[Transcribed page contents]
************

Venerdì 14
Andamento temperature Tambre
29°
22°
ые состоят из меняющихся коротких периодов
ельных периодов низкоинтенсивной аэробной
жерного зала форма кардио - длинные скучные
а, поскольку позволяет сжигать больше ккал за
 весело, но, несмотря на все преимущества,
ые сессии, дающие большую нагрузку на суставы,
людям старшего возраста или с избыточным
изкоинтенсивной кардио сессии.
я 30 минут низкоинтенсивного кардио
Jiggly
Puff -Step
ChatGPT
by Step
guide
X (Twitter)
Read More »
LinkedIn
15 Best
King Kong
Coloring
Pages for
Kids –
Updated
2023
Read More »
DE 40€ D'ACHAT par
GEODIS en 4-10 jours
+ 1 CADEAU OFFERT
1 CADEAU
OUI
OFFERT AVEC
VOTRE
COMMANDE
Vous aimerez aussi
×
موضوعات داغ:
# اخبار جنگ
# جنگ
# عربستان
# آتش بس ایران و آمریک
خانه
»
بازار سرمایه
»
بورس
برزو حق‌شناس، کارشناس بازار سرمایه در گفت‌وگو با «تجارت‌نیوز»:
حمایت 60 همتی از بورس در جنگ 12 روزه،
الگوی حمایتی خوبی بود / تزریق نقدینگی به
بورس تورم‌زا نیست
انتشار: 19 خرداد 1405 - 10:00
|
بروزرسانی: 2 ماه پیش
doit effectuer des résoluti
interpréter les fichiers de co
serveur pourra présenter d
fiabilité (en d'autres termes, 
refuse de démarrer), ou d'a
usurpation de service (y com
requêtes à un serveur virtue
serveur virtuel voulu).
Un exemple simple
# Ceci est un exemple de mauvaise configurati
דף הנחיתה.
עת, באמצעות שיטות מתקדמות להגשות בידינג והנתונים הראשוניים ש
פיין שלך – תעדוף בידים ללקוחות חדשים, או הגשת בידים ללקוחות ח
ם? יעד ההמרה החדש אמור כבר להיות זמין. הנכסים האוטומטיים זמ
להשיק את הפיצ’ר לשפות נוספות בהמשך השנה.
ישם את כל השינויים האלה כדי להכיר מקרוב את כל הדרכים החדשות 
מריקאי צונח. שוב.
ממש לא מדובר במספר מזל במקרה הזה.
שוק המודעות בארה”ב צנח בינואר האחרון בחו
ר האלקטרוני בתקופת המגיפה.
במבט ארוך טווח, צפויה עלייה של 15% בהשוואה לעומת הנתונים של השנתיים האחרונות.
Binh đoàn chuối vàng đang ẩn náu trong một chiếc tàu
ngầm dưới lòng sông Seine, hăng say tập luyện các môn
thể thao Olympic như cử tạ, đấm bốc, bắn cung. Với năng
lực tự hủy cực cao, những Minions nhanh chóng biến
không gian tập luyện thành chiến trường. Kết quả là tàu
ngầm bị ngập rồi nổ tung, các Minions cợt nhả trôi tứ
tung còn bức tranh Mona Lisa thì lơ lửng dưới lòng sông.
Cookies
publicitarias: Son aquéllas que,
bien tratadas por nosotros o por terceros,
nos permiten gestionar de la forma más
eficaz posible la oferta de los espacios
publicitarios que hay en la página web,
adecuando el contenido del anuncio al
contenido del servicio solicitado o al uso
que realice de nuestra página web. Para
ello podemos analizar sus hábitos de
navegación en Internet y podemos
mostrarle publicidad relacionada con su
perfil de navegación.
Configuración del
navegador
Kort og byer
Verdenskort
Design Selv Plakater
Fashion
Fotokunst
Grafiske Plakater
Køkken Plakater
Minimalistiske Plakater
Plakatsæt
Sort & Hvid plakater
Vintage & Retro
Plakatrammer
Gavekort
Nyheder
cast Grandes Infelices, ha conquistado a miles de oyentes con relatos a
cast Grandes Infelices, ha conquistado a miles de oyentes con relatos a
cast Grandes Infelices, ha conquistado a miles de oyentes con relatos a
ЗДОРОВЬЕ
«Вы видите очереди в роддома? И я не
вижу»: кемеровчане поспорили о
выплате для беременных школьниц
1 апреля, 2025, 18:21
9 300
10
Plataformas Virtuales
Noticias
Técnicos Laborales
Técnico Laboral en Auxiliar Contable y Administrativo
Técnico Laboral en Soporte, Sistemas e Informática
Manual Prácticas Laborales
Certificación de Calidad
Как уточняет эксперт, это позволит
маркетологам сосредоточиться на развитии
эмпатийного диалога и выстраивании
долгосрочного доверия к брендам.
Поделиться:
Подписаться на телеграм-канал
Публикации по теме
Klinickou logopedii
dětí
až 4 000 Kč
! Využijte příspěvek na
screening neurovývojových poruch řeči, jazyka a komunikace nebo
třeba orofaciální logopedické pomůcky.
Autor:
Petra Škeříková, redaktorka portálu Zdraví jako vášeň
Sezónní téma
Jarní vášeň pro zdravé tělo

************

EXERCISE — Once you have read the entries above, copy them out exactly as they were given.

FINISHED EXERCISE —
Venerdì 14
Andamento temperature Tambre
29°
22°
ые состоят из меняющихся коротких периодов
ельных периодов низкоинтенсивной аэробной
жерного зала форма кардио - длинные скучные
а, поскольку позволяет сжигать больше ккал за
 весело, но, несмотря на все преимущества,
ые сессии, дающие большую нагрузку на суставы,
людям старшего возраста или с избыточным
изкоинтенсивной кардио сессии.
я 30 минут низкоинтенсивного кардио
Jiggly
Puff -Step
ChatGPT
by Step
guide
X (Twitter)
Read More »
LinkedIn
15 Best
King Kong
Coloring
Pages for
Kids –
Updated
2023
Read More »
DE 40€ D'ACHAT par
GEODIS en 4-10 jours
+ 1 CADEAU OFFERT
1 CADEAU
OUI
OFFERT AVEC
VOTRE
COMMANDE
Vous aimerez aussi
×
موضوعات داغ:
# اخبار جنگ
# جنگ
# عربستان
# آتش بس ایران و آمریک
خانه
»
بازار سرمایه
»
بورس
برزو حق‌شناس، کارشناس بازار سرمایه در گفت‌وگو با «تجارت‌نیوز»:
حمایت 60 همتی از بورس در جنگ 12 روزه،
الگوی حمایتی خوبی بود / تزریق نقدینگی به
بورس تورم‌زا نیست
انتشار: 19 خرداد 1405 - 10:00
|
بروزرسانی: 2 ماه پیش
doit effectuer des résoluti
interpréter les fichiers de co
serveur pourra présenter d
fiabilité (en d'autres termes, 
refuse de démarrer), ou d'a
usurpation de service (y com
requêtes à un serveur virtue
serveur virtuel voulu).
Un exemple simple
# Ceci est un exemple de mauvaise configurati
דף הנחיתה.
עת, באמצעות שיטות מתקדמות להגשות בידינג והנתונים הראשוניים ש
פיין שלך – תעדוף בידים ללקוחות חדשים, או הגשת בידים ללקוחות ח
ם? יעד ההמרה החדש אמור כבר להיות זמין. הנכסים האוטומטיים זמ
להשיק את הפיצ’ר לשפות נוספות בהמשך השנה.
ישם את כל השינויים האלה כדי להכיר מקרוב את כל הדרכים החדשות 
מריקאי צונח. שוב.
ממש לא מדובר במספר מזל במקרה הזה.
שוק המודעות בארה”ב צנח בינואר האחרון בחו
ר האלקטרוני בתקופת המגיפה.
במבט ארוך טווח, צפויה עלייה של 15% בהשוואה לעומת הנתונים של השנתיים האחרונות.
Binh đoàn chuối vàng đang ẩn náu trong một chiếc tàu
ngầm dưới lòng sông Seine, hăng say tập luyện các môn
thể thao Olympic như cử tạ, đấm bốc, bắn cung. Với năng
lực tự hủy cực cao, những Minions nhanh chóng biến
không gian tập luyện thành chiến trường. Kết quả là tàu
ngầm bị ngập rồi nổ tung, các Minions cợt nhả trôi tứ
tung còn bức tranh Mona Lisa thì lơ lửng dưới lòng sông.
Cookies
publicitarias: Son aquéllas que,
bien tratadas por nosotros o por terceros,
nos permiten gestionar de la forma más
eficaz posible la oferta de los espacios
publicitarios que hay en la página web,
adecuando el contenido del anuncio al
contenido del servicio solicitado o al uso
que realice de nuestra página web. Para
ello podemos analizar sus hábitos de
navegación en Internet y podemos
mostrarle publicidad relacionada con su
perfil de navegación.
Configuración del
navegador
Kort og byer
Verdenskort
Design Selv Plakater
Fashion
Fotokunst
Grafiske Plakater
Køkken Plakater
Minimalistiske Plakater
Plakatsæt
Sort & Hvid plakater
Vintage & Retro
Plakatrammer
Gavekort
Nyheder
cast Grandes Infelices, ha conquistado a miles de oyentes con relatos a
cast Grandes Infelices, ha conquistado a miles de oyentes con relatos a
cast Grandes Infelices, ha conquistado a miles de oyentes con relatos a
ЗДОРОВЬЕ
«Вы видите очереди в роддома? И я не
вижу»: кемеровчане поспорили о
выплате для беременных школьниц
1 апреля, 2025, 18:21
9 300
10
Plataformas Virtuales
Noticias
Técnicos Laborales
Técnico Laboral en Auxiliar Contable y Administrativo
Técnico Laboral en Soporte, Sistemas e Informática
Manual Prácticas Laborales
Certificación de Calidad
Как уточняет эксперт, это позволит
маркетологам сосредоточиться на развитии
эмпатийного диалога и выстраивании
долгосрочного доверия к брендам.
Поделиться:
Подписаться на телеграм-канал
Публикации по теме
Klinickou logopedii
dětí
až 4 000 Kč
! Využijte příspěvek na
screening neurovývojových poruch řeči, jazyka a komunikace nebo
třeba orofaciální logopedické pomůcky.
Autor:
Petra Škeříková, redaktorka portálu Zdraví jako vášeň
Sezónní téma
Jarní vášeň pro zdravé tělo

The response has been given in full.